- **WHAT TO DO**
Output every line of the rows below as a JSON list of strings, one string per line, leaving out the blank lines.

[DATA PROVIDED Boundary: Start]

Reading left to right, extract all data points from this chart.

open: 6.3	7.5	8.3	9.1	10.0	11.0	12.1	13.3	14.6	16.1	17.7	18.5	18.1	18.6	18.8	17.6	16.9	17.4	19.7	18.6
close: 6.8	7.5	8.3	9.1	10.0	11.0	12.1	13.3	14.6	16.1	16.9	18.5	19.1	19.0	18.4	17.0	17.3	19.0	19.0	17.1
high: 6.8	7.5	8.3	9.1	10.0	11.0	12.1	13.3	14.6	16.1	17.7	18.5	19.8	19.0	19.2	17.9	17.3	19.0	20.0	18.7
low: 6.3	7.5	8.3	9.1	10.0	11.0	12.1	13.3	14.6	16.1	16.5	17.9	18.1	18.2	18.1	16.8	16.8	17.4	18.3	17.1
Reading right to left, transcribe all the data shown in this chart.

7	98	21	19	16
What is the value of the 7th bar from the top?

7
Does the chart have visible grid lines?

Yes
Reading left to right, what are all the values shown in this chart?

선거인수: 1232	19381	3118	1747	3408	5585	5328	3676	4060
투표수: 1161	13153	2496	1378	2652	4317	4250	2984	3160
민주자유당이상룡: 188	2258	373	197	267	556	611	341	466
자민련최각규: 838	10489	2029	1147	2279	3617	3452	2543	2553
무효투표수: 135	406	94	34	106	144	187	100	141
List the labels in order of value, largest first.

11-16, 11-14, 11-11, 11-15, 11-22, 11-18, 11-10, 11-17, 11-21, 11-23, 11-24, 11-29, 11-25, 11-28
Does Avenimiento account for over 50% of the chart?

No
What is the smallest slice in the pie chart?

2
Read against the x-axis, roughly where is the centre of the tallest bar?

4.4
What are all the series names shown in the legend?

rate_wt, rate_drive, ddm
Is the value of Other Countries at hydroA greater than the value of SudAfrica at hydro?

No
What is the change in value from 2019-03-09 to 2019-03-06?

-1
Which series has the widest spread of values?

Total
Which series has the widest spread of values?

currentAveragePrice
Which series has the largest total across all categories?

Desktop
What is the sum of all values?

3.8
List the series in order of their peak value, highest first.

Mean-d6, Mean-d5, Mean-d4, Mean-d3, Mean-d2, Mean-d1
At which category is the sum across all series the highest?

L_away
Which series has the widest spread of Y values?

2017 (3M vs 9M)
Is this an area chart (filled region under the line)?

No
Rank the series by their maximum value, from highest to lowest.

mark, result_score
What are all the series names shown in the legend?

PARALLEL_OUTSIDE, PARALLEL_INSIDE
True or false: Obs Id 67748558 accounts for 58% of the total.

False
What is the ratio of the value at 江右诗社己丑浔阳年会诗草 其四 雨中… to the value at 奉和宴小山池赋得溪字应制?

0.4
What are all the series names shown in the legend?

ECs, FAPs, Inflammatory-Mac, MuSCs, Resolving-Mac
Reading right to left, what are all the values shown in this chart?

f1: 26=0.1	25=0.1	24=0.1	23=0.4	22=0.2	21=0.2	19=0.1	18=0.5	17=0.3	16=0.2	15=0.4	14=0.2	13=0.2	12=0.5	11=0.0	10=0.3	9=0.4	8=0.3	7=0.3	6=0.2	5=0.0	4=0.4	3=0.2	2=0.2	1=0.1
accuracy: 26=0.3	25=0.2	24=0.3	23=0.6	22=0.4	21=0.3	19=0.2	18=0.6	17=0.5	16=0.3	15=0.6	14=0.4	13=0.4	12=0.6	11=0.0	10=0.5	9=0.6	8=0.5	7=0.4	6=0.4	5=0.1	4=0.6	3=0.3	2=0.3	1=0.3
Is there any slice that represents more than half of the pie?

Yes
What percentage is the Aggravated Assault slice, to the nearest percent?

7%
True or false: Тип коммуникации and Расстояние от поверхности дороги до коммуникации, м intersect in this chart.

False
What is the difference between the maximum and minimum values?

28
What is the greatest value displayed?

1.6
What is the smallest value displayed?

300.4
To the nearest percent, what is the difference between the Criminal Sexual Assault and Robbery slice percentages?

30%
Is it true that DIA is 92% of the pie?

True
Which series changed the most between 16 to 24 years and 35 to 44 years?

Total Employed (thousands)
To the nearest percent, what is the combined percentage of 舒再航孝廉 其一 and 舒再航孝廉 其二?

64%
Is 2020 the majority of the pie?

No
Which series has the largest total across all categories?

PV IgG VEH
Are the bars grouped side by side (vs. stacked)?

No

[DATA PROVIDED Boundary: End]

- **ANSWER TO THE EXERCISE**
[
  "Reading left to right, extract all data points from this chart.",
  "open: 6.3\t7.5\t8.3\t9.1\t10.0\t11.0\t12.1\t13.3\t14.6\t16.1\t17.7\t18.5\t18.1\t18.6\t18.8\t17.6\t16.9\t17.4\t19.7\t18.6",
  "close: 6.8\t7.5\t8.3\t9.1\t10.0\t11.0\t12.1\t13.3\t14.6\t16.1\t16.9\t18.5\t19.1\t19.0\t18.4\t17.0\t17.3\t19.0\t19.0\t17.1",
  "high: 6.8\t7.5\t8.3\t9.1\t10.0\t11.0\t12.1\t13.3\t14.6\t16.1\t17.7\t18.5\t19.8\t19.0\t19.2\t17.9\t17.3\t19.0\t20.0\t18.7",
  "low: 6.3\t7.5\t8.3\t9.1\t10.0\t11.0\t12.1\t13.3\t14.6\t16.1\t16.5\t17.9\t18.1\t18.2\t18.1\t16.8\t16.8\t17.4\t18.3\t17.1",
  "Reading right to left, transcribe all the data shown in this chart.",
  "7\t98\t21\t19\t16",
  "What is the value of the 7th bar from the top?",
  "7",
  "Does the chart have visible grid lines?",
  "Yes",
  "Reading left to right, what are all the values shown in this chart?",
  "선거인수: 1232\t19381\t3118\t1747\t3408\t5585\t5328\t3676\t4060",
  "투표수: 1161\t13153\t2496\t1378\t2652\t4317\t4250\t2984\t3160",
  "민주자유당이상룡: 188\t2258\t373\t197\t267\t556\t611\t341\t466",
  "자민련최각규: 838\t10489\t2029\t1147\t2279\t3617\t3452\t2543\t2553",
  "무효투표수: 135\t406\t94\t34\t106\t144\t187\t100\t141",
  "List the labels in order of value, largest first.",
  "11-16, 11-14, 11-11, 11-15, 11-22, 11-18, 11-10, 11-17, 11-21, 11-23, 11-24, 11-29, 11-25, 11-28",
  "Does Avenimiento account for over 50% of the chart?",
  "No",
  "What is the smallest slice in the pie chart?",
  "2",
  "Read against the x-axis, roughly where is the centre of the tallest bar?",
  "4.4",
  "What are all the series names shown in the legend?",
  "rate_wt, rate_drive, ddm",
  "Is the value of Other Countries at hydroA greater than the value of SudAfrica at hydro?",
  "No",
  "What is the change in value from 2019-03-09 to 2019-03-06?",
  "-1",
  "Which series has the widest spread of values?",
  "Total",
  "Which series has the widest spread of values?",
  "currentAveragePrice",
  "Which series has the largest total across all categories?",
  "Desktop",
  "What is the sum of all values?",
  "3.8",
  "List the series in order of their peak value, highest first.",
  "Mean-d6, Mean-d5, Mean-d4, Mean-d3, Mean-d2, Mean-d1",
  "At which category is the sum across all series the highest?",
  "L_away",
  "Which series has the widest spread of Y values?",
  "2017 (3M vs 9M)",
  "Is this an area chart (filled region under the line)?",
  "No",
  "Rank the series by their maximum value, from highest to lowest.",
  "mark, result_score",
  "What are all the series names shown in the legend?",
  "PARALLEL_OUTSIDE, PARALLEL_INSIDE",
  "True or false: Obs Id 67748558 accounts for 58% of the total.",
  "False",
  "What is the ratio of the value at 江右诗社己丑浔阳年会诗草 其四 雨中… to the value at 奉和宴小山池赋得溪字应制?",
  "0.4",
  "What are all the series names shown in the legend?",
  "ECs, FAPs, Inflammatory-Mac, MuSCs, Resolving-Mac",
  "Reading right to left, what are all the values shown in this chart?",
  "f1: 26=0.1\t25=0.1\t24=0.1\t23=0.4\t22=0.2\t21=0.2\t19=0.1\t18=0.5\t17=0.3\t16=0.2\t15=0.4\t14=0.2\t13=0.2\t12=0.5\t11=0.0\t10=0.3\t9=0.4\t8=0.3\t7=0.3\t6=0.2\t5=0.0\t4=0.4\t3=0.2\t2=0.2\t1=0.1",
  "accuracy: 26=0.3\t25=0.2\t24=0.3\t23=0.6\t22=0.4\t21=0.3\t19=0.2\t18=0.6\t17=0.5\t16=0.3\t15=0.6\t14=0.4\t13=0.4\t12=0.6\t11=0.0\t10=0.5\t9=0.6\t8=0.5\t7=0.4\t6=0.4\t5=0.1\t4=0.6\t3=0.3\t2=0.3\t1=0.3",
  "Is there any slice that represents more than half of the pie?",
  "Yes",
  "What percentage is the Aggravated Assault slice, to the nearest percent?",
  "7%",
  "True or false: Тип коммуникации and Расстояние от поверхности дороги до коммуникации, м intersect in this chart.",
  "False",
  "What is the difference between the maximum and minimum values?",
  "28",
  "What is the greatest value displayed?",
  "1.6",
  "What is the smallest value displayed?",
  "300.4",
  "To the nearest percent, what is the difference between the Criminal Sexual Assault and Robbery slice percentages?",
  "30%",
  "Is it true that DIA is 92% of the pie?",
  "True",
  "Which series changed the most between 16 to 24 years and 35 to 44 years?",
  "Total Employed (thousands)",
  "To the nearest percent, what is the combined percentage of 舒再航孝廉 其一 and 舒再航孝廉 其二?",
  "64%",
  "Is 2020 the majority of the pie?",
  "No",
  "Which series has the largest total across all categories?",
  "PV IgG VEH",
  "Are the bars grouped side by side (vs. stacked)?",
  "No"
]